Romeldale/CVM sheep came to Cunnington Farms by a very twisted pathway.  I had been looking for Cotswold sheep, to replace my ailing and old ewes.  I never did find any Cotswolds of color near to our place, but through a friend of a friend, I re-found a breeder I had not seen in many years, and she convinced me that I should get CVM’s, instead of Cotswolds.

I did my homework on these sheep, and everyone agreed they seemed to be good mothers, easy keepers with excellent fleece, and duo purpose as well.   I was very pleased that they were on the ALBC’s list of endangered farm animals.  I was further pleased that when they came to me as bred yearlings (I, myself, rarely breed yearlings), a few months later the mommas popped out their single lambs with no effort or assistance.

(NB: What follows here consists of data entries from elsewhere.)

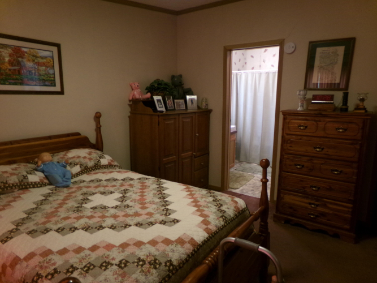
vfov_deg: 56.8
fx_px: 261
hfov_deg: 71.6
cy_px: 142
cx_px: 188
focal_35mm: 24
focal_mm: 4.3
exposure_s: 1/17
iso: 330
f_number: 3.7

Of all the breeds I have raised, CVM’s were consistants, had the sweetest temperaments and I have never had an aggressive ram, no matter that the circumstances.  The raw fleeces and yarn/roving they produce is the first sold product from my farm.  CVM’s are a true delight in all their characteristics.

Spinners and knitters love the chocolate/latte fleece of my big CVM ram, and the ewes have variegated shades of gray, black and tan in their fleece, which makes them excellent for natural colored projects.

CVM badger means pale body, dark striped head, dark throat, belly, legs and back end.  May be gray, black or brown.  Reverse badger means dark body with pale stripes on face, ear edges, throat, with lateral strip.  Belly may be dark or light.

Romeldale / CVM sheep are listed on The Livestock Conservancy Priority List, classified as Critical, i.e. “Fewer than 200 annual registrations in the United States and estimated global population less than 2,000”.